= TRECHO SELECIONADO =
Por ocasião da festa de pentecostes, também chamada de festa das semanas, das colheitas ou das primícias, apresentava-se a Deus as primícias da colheita do trigo ou da cevada como gratidão a Ele por ter dado ao povo a nova e boa terra. Era comemorada cinqüenta dias depois da páscoa; daí o nome pentecostes. Seus propósitos eram baseados em Levítico 23, Números 28 e Deuteronômio 16. 
O termo pentecostes deriva-se do grego penth/konta h(me/raj (cinqüenta dias); uma tradução da Septuaginta (a mais antiga versão grega do Antigo Testamento [séc. III a. C.]) da expressão hebraica MwIY mYi$iimfx (cf. Lv 23.16). 

A festa de pentecostes era proclamada como "santa convocação", durante a qual nenhum trabalho servil podia ser feito, e todo homem israelita era obrigado a estar presente no santuário (Lv 23.21). Nesta ocasião dois pães assados, feitos com farinha nova, fina e fermentada, eram trazidos dos lares e movidos pelo sacerdote perante o Senhor, juntamente com as ofertas de sacrifício animal, como as ofertas pelo pecado e pacíficas (Lv 23.17-20). Por ser um dia festivo (cf. Dt 16.16), nele os israelitas devotos expressavam 1) gratidão pelas bênçãos do cereal colhido e 2) um sincero temor a Deus (cf. Jr 5.24).

Itens armazenados

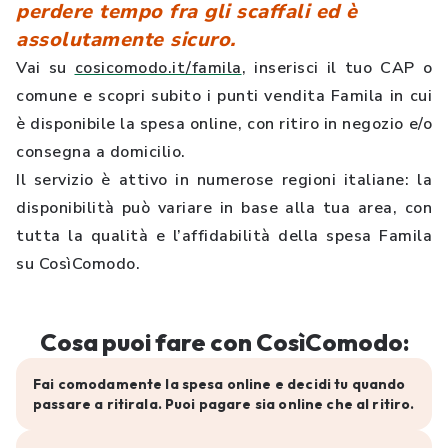
perdere tempo fra gli scaffali ed è
assolutamente sicuro.
Vai su
cosicomodo.it/famila
, inserisci il tuo CAP o
comune e scopri subito i punti vendita Famila in cui
è disponibile la spesa online, con ritiro in negozio e/o
consegna a domicilio.
Il servizio è attivo in numerose regioni italiane: la
disponibilità può variare in base alla tua area, con
tutta la qualità e l’affidabilità della spesa Famila
su CosìComodo.
Cosa puoi fare con CosìComodo:
Fai comodamente la spesa online e decidi tu quando
passare a ritirala. Puoi pagare sia online che al ritiro.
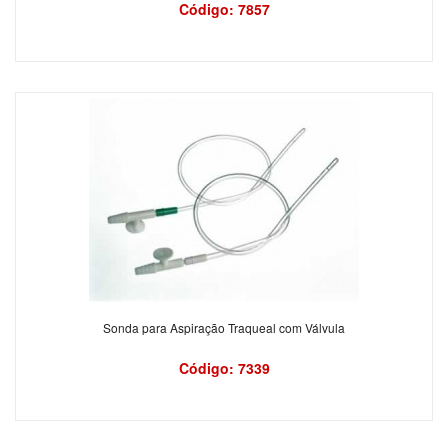
Código: 7857
Sonda para Aspiração Traqueal com Válvula
Código: 7339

= INSTRUÇÕES DO EXERCÍCIO =
**1.** Transcreva literalmente o texto sobre a festa de pentecostes, de "Por ocasião da" até "(cf. Lv 23.16).", incluindo este último.
**2.** Retome o texto sobre a festa de pentecostes e prossiga a partir da última frase apresentada.
Os itens não são necessários para resolver o que se pede.

= TAREFAS RESOLVIDAS =
**1.**
Por ocasião da festa de pentecostes, também chamada de festa das semanas, das colheitas ou das primícias, apresentava-se a Deus as primícias da colheita do trigo ou da cevada como gratidão a Ele por ter dado ao povo a nova e boa terra. Era comemorada cinqüenta dias depois da páscoa; daí o nome pentecostes. Seus propósitos eram baseados em Levítico 23, Números 28 e Deuteronômio 16. 
O termo pentecostes deriva-se do grego penth/konta h(me/raj (cinqüenta dias); uma tradução da Septuaginta (a mais antiga versão grega do Antigo Testamento [séc. III a. C.]) da expressão hebraica MwIY mYi$iimfx (cf. Lv 23.16).

**2.**
No Antigo Testamento a festa de pentecostes não se limitava apenas ao Pentatêuco. Sua observância é indicada nos dias de Salomão (2 Cr 8.13) como o segundo dos três festivais anuais (cf. Dt 16.16). A festa de pentecostes também era observada pelos cristãos do Novo Testamento, mas somente como meio de evangelização. Lucas registra em Atos 20.16 que Paulo estava resolvido a não perder tempo na Ásia, e se apressava para estar em Jerusalém no dia de pentecostes. Em 1 Coríntios 16.8, o apóstolo propôs-se a permanecer em Éfeso até o pentecostes, visto que uma porta estava se abrindo para o seu ministério.

Com o passar do tempo, à festa de pentecostes foi-se acrescentando outros significados. Durante o período inter-bíblico e posteriormente a ele, a festa de pentecostes também passou a comemorar o aniversário da transmissão da lei dada por Deus a Moisés no Sinai. Mas não é só isso. Assim como a celebração das primícias, pentecostes também apontava para bênçãos maiores que Deus concederia no futuro, como por exemplo, a inauguração da igreja neotestamentária em Atos 2.2 


II. O DUPLO PROPÓSITO DO PENTECOSTES DE ATOS 2

Não é difícil percebemos que o relato do Pentecostes por Lucas teve dois propósitos fundamentais, sendo que o primeiro é mencionado para balizar e dar respaldo ao segundo. O primeiro propósito trata do contexto próximo e remoto da profecia bíblica e seu cumprimento. O segundo tem haver com a inauguração da igreja cristã e sua missão no mundo.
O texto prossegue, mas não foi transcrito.